Der Blitzangriff auf Mbandaka ist noch aus anderen Gründen für die Staatsmacht in Kinshasa peinlich. Erst im Januar hatte Kongos Regierung den endgültigen Sieg über die Enyele-Rebellion verkündet. Aber die 200.000 Menschen, die vor den Kämpfen in die Nachbarländer Kongo-Brazzaville und Zentralafrikanische Republik geflohen sind, kehrten aus Angst vor den Regierungstruppen nicht zurück. Seit Ende Februar wurden erneute Rebellenangriffe gemeldet, viel näher bei Mbandaka als vorher. Aber erst am 31. März behauptete die Provinzregierung, die Rebellion existiere nicht mehr, es gebe höchstens noch versprengte Banditen, und lud zu einem Treffen aller Provinzgouverneure mit der Regierung nach Mbandaka ein. Um dies vorzubereiten, befand er sich gerade in Kinshasa, als die Rebellen in seiner Hauptstadt zuschlugen.

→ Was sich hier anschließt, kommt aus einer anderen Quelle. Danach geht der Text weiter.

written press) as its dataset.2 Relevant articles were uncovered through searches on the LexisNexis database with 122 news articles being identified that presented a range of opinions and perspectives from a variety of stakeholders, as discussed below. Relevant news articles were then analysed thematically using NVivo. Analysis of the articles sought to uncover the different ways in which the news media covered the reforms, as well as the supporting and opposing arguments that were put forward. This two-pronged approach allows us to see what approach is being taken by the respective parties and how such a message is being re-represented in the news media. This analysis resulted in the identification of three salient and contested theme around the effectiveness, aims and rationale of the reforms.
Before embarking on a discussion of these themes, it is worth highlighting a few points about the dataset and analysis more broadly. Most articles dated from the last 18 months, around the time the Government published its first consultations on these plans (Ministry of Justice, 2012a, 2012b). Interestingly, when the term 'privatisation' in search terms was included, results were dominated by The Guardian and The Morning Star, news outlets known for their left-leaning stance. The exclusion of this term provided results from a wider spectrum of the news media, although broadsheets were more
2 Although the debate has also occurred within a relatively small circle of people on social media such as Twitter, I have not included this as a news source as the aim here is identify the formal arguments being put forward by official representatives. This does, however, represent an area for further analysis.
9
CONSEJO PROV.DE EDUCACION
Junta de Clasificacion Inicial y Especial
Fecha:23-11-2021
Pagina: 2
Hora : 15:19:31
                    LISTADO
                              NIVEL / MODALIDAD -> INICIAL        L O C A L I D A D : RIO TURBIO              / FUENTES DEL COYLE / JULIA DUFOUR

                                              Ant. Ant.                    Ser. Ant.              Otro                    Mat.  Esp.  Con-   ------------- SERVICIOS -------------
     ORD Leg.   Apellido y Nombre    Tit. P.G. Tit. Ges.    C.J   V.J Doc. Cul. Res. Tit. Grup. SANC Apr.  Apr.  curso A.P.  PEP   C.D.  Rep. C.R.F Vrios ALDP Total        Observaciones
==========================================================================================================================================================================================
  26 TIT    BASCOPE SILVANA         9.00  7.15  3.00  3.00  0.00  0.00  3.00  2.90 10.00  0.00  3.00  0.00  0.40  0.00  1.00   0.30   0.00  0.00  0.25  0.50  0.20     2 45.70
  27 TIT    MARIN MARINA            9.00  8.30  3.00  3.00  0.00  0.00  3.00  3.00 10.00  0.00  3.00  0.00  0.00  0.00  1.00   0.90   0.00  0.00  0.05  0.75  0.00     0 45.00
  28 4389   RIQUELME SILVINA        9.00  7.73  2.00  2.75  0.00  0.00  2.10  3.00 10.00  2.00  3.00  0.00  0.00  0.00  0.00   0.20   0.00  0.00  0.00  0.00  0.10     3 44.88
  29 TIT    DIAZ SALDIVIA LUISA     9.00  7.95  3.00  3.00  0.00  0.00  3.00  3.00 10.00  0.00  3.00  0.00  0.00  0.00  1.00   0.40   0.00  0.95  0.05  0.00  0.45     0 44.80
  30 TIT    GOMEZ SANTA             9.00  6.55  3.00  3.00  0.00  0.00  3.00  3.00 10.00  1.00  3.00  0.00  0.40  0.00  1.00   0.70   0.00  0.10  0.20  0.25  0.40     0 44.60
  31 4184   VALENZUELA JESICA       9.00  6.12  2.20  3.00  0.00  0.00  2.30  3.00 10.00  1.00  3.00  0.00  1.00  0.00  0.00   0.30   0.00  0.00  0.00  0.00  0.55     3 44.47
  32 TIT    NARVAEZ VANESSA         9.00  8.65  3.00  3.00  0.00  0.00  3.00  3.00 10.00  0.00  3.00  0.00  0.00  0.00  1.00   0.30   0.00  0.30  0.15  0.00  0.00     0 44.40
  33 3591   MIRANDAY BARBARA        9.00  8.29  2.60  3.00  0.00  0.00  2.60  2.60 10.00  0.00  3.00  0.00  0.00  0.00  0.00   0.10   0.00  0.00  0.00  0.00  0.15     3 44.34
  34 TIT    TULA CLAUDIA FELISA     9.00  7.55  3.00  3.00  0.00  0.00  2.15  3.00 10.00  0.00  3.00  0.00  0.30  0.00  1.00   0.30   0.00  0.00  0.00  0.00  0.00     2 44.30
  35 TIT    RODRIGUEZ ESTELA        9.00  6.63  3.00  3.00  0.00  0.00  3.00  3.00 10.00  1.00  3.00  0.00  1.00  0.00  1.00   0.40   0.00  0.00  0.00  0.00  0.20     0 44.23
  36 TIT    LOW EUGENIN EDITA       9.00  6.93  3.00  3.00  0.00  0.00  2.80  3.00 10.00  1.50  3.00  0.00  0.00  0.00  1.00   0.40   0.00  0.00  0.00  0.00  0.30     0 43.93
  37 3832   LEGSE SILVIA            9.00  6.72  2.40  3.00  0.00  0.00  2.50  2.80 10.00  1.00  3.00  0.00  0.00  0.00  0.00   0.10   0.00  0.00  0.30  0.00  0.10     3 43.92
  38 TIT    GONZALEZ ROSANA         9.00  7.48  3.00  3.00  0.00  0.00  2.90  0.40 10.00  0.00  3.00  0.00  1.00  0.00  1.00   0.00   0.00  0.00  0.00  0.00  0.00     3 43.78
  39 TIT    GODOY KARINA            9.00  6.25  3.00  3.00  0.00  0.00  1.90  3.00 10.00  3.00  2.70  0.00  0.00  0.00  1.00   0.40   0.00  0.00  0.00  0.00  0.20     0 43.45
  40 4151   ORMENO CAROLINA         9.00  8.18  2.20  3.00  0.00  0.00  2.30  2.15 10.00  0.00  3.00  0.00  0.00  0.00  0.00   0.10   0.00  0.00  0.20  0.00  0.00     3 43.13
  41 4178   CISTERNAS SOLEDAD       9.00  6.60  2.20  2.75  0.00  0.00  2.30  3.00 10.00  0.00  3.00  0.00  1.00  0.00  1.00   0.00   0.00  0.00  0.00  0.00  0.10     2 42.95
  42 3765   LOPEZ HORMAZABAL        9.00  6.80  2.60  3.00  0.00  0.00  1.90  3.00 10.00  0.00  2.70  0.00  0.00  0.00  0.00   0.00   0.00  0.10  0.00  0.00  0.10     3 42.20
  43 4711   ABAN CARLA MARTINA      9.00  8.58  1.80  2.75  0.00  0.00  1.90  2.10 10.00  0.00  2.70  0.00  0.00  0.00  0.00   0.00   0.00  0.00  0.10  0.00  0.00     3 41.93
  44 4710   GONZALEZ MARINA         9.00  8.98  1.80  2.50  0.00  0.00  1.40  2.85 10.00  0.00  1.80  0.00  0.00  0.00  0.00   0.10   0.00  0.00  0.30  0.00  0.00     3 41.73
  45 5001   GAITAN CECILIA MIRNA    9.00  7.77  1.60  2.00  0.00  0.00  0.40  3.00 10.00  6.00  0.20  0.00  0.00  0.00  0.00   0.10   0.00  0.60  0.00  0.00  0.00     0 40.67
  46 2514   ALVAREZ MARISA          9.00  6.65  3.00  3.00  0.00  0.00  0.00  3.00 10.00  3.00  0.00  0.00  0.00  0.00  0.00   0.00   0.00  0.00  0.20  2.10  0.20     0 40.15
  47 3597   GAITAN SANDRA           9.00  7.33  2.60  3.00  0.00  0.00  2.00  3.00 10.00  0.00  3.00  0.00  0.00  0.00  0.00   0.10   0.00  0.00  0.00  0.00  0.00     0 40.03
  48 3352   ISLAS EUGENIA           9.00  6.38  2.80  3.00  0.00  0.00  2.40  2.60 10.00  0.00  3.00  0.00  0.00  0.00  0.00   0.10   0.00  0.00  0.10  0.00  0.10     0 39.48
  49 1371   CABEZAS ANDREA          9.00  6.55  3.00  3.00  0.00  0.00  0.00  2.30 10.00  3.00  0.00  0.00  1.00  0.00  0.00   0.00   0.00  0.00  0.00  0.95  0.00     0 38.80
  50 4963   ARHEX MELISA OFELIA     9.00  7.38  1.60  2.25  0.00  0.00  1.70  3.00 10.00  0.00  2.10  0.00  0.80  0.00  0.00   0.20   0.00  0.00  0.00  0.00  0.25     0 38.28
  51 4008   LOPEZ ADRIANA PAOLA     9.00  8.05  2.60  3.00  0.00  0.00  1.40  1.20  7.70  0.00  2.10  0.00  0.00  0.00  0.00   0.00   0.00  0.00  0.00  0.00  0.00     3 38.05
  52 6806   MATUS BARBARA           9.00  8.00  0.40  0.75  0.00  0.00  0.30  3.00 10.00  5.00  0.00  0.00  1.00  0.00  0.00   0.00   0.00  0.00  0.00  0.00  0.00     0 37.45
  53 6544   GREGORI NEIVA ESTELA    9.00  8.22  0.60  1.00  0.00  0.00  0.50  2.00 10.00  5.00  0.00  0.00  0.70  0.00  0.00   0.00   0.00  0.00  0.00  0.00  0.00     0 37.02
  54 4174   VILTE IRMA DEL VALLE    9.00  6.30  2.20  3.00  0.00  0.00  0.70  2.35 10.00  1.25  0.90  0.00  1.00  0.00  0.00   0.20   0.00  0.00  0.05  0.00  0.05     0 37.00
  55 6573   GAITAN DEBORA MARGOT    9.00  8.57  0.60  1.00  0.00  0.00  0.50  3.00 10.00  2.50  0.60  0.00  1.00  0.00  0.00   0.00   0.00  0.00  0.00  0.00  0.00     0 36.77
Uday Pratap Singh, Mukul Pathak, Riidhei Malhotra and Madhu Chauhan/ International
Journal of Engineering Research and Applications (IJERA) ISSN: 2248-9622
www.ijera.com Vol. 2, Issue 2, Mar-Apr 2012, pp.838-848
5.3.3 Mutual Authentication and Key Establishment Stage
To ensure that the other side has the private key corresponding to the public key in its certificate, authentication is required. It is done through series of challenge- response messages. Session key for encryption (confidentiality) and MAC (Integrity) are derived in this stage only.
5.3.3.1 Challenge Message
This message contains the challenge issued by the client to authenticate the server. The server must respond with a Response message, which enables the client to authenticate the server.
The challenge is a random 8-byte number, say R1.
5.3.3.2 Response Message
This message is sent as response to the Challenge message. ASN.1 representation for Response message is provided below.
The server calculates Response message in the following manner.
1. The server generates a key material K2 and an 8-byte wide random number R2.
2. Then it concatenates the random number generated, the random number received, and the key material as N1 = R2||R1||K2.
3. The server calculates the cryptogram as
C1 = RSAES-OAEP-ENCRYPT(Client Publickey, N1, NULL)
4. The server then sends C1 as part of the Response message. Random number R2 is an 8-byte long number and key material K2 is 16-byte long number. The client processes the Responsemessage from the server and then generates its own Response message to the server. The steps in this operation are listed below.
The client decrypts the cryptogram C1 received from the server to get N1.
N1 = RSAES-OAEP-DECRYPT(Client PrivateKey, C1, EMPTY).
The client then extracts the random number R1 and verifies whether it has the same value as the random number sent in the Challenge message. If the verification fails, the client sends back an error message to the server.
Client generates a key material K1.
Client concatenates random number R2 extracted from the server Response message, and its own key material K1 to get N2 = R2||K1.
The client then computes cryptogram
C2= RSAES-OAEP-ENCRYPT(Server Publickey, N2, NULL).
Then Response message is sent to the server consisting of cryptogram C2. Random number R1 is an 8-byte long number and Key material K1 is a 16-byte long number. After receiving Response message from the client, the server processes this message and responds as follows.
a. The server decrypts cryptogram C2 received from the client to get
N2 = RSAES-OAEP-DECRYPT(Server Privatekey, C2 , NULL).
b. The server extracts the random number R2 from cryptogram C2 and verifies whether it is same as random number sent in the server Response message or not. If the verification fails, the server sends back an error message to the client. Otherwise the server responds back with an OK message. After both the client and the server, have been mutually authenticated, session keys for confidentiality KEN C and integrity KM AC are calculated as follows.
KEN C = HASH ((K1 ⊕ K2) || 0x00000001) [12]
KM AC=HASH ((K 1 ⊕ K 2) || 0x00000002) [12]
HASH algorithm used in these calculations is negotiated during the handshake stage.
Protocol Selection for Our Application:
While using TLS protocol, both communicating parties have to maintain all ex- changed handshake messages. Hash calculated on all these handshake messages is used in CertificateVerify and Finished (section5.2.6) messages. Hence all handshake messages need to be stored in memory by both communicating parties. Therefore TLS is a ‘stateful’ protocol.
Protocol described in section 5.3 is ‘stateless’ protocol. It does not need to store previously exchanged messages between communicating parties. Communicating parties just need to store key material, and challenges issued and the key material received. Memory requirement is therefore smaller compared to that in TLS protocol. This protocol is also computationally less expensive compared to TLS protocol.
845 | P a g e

Der Zeitpunkt der neuen militärischen Eskalation ist kein Zufall. In Kinshasa wird kontrovers über eine Verfassungsänderung diskutiert, die eine Verschiebung der für 2011 angesetzten Wahlen und eine Verlängerung der erlaubten Amtszeiten des Präsidenten ermöglichen würde. Oppositionelle, darunter auch die MLC sowie die großen zivilen Oppositionsparteien, warnen vor einem Rückfall in die Diktatur. Im Osten des Kongo hat die mittlerweile in die Regierungsarmee eingegliederte einstige Nkunda-Rebellenbewegung CNDP (Nationalkongress zur Verteidigung des Volkes) begonnen, in ihren Hochburgen erneut ihre eigene Flagge zu hissen.

Zugleich drängt die Regierung Kabila auf einen schnellen Abzug der UN-Truppen aus dem Kongo, und UN-Generalsekretär Ban Ki Moon empfahl just am Ostermontag dem UN-Sicherheitsrat, bei seinen nächsten Kongo-Beratungen am 13. April einen Plan des schrittweisen Rückzugs zu beschließen, mit einem ersten Abzug von 2.000 Truppen aus dem Westen Kongos noch vor dem 30. Juni. Ohne UN-Truppen aber, das zeigt der Angriff auf Mbandaka, ist Kabila hilflos.